Genarris uses a configuration file to control crystal structure generation and selection.
-
Create a configuration file
ui.confHere's an example with key parameters for
generationandsymm_rigid_presssteps:[master] name = molecule_path = [""] Z = log_level = info [workflow] tasks = ['generation', 'symm_rigid_press'] [generation] num_structures_per_spg = 4000 sr = 0.95 # sr is an alias for specific_radius_proportion max_attempts_per_spg = 100000000 tol = 0.01 unit_cell_volume_mean = predict volume_mult = 1.5 max_attempts_per_volume = 10000000 spg_distribution_type = standard generation_type = crystal natural_cutoff_mult = 1.2 [symm_rigid_press] sr = 0.85 method = BFGS tol = 0.01 natural_cutoff_mult = 1.2 debug_flag = False maxiter = 5000 [experimental_structure] path = ""
-
Prepare your input molecule geometry file (any format supported by
ase.io.read()) -
Run Genarris with MPI parallelization:
mpirun -np <num_processes> gnrs --config <config_file>
For example, to run with 8 processes:
mpirun -np 8 gnrs --config ui.conf
The cases directory contains crystal structure prediction (CSP) results for 6 organic molecules studied in the Genarris 3.0 paper.
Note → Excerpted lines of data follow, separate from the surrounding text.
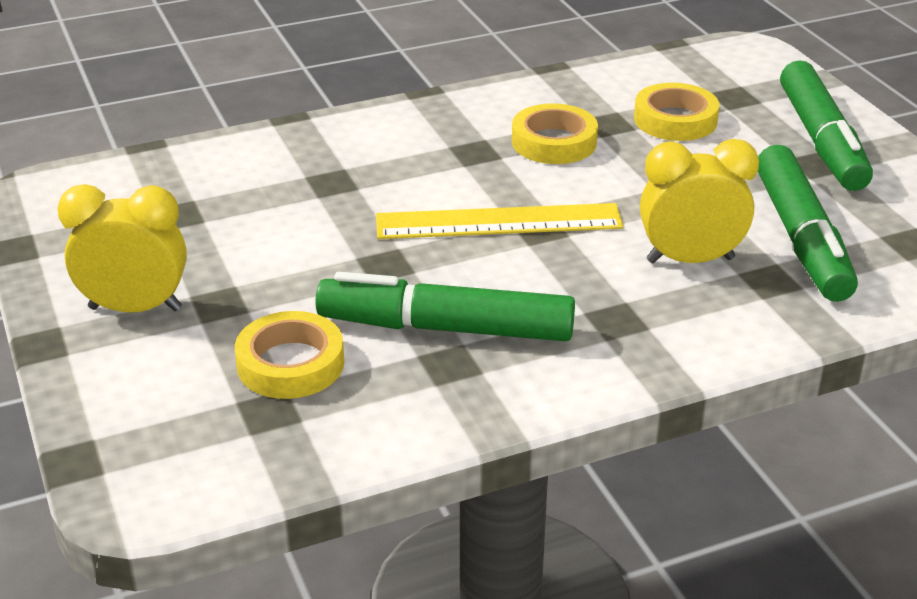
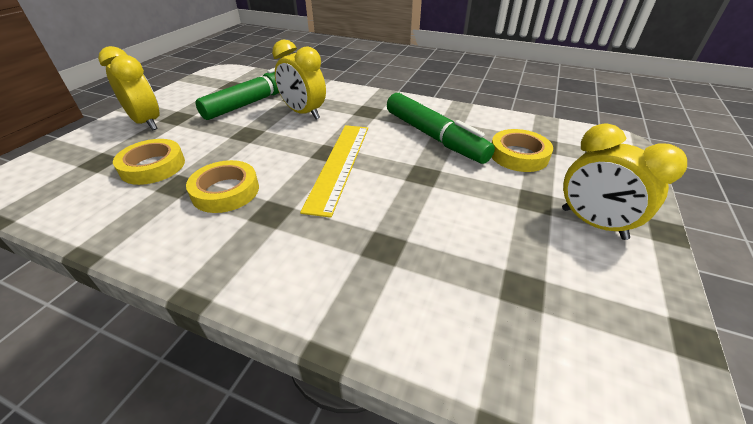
camera: 135 degrees left, 5 degrees up
(498, 222) = (339, 165): yellow ruler -> yellow ruler turned 60 degrees clockwise
(821, 141) = (147, 123): green marker -> yellow clock

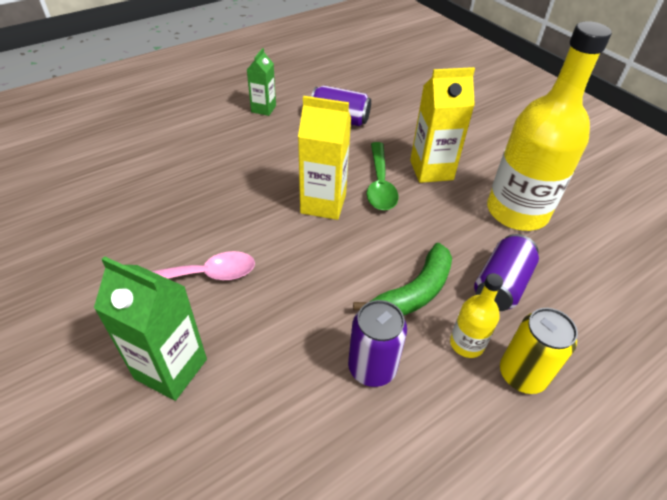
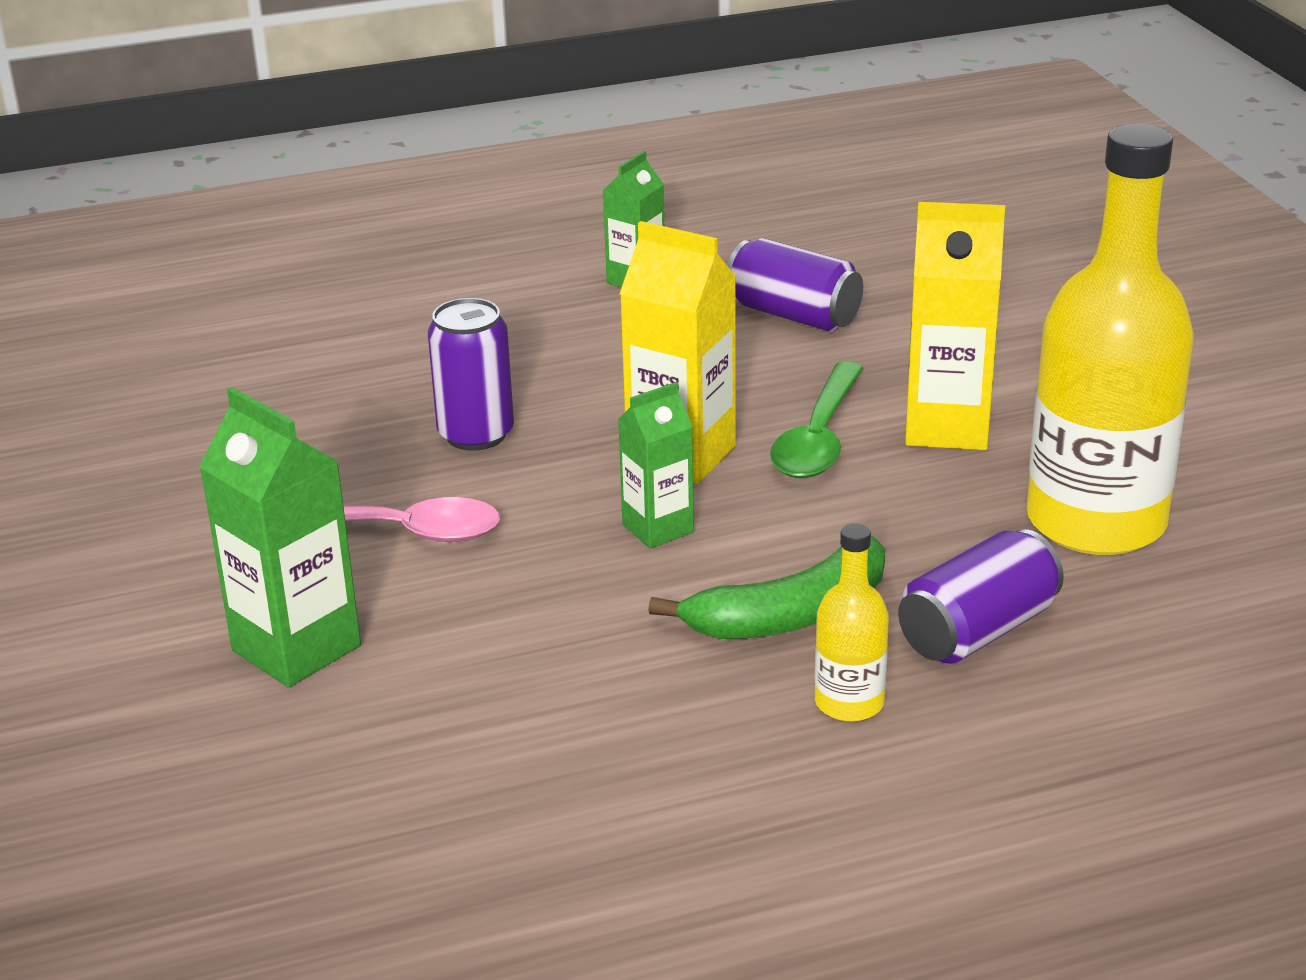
camera: 20 degrees right, 15 degrees down
(330, 250) = (658, 528): none -> green carton
(372, 368) = (647, 704): purple can -> purple can (476, 434)
(522, 374) = (931, 761): yellow can -> none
Each case includes:
- Experimental structures: From the Cambridge Structural Database (CSD)
- Generated structures: CIF files of crystal structures generated by Genarris and relaxed using MACE-OFF23 and PBE+MBD methods
- Analysis data: Total energies from MACE-OFF23 and PBE+MBD methods
If you use Genarris, please cite our papers:
@article{genarrisv3,
author = {Yang, Yi and Tom, Rithwik and Wui, Jose AGL and Moussa, Jonathan E and Marom, Noa},
title = {Genarris 3.0: Generating Close-Packed Molecular Crystal Structures with Rigid Press},
author={Yang, Yi and Tom, Rithwik and Wui, Jose AGL and Moussa, Jonathan E and Marom, Noa},
journal={Journal of Chemical Theory and Computation},
volume = {21},
number = {21},
pages = {11318--11332},
year={2025},
publisher={ACS Publications}
}
@article{genarrisv2,
title={Genarris 2.0: A random structure generator for molecular crystals},
author={Tom, Rithwik and Rose, Timothy and Bier, Imanuel and O’Brien, Harriet and V{\'a}zquez-Mayagoitia, {\'A}lvaro and Marom, Noa},
journal={Computer Physics Communications},
volume={250},
pages={107170},
year={2020},
publisher={Elsevier}
}
@article{genarrisv1,
title={Genarris: Random generation of molecular crystal structures and fast screening with a Harris approximation},
author={Li, Xiayue and Curtis, Farren S and Rose, Timothy and Schober, Christoph and Vazquez-Mayagoitia, Alvaro and Reuter, Karsten and Oberhofer, Harald and Marom, Noa},
journal={The Journal of Chemical Physics},
volume={148},
number={24},
year={2018},
publisher={AIP Publishing}
}
@article{pymove,
title={Machine learned model for solid form volume estimation based on packing-accessible surface and molecular topological fragments},
author={Bier, Imanuel and Marom, Noa},
journal={The Journal of Physical Chemistry A},
volume={124},
number={49},
pages={10330--10345},
year={2020},
publisher={ACS Publications}
}Contributions are welcome! Please feel free to submit a Pull Request.
We would appreciate it if you could share any feedback about performance and improvements.
Genarris is available under the BSD-3-Clause License.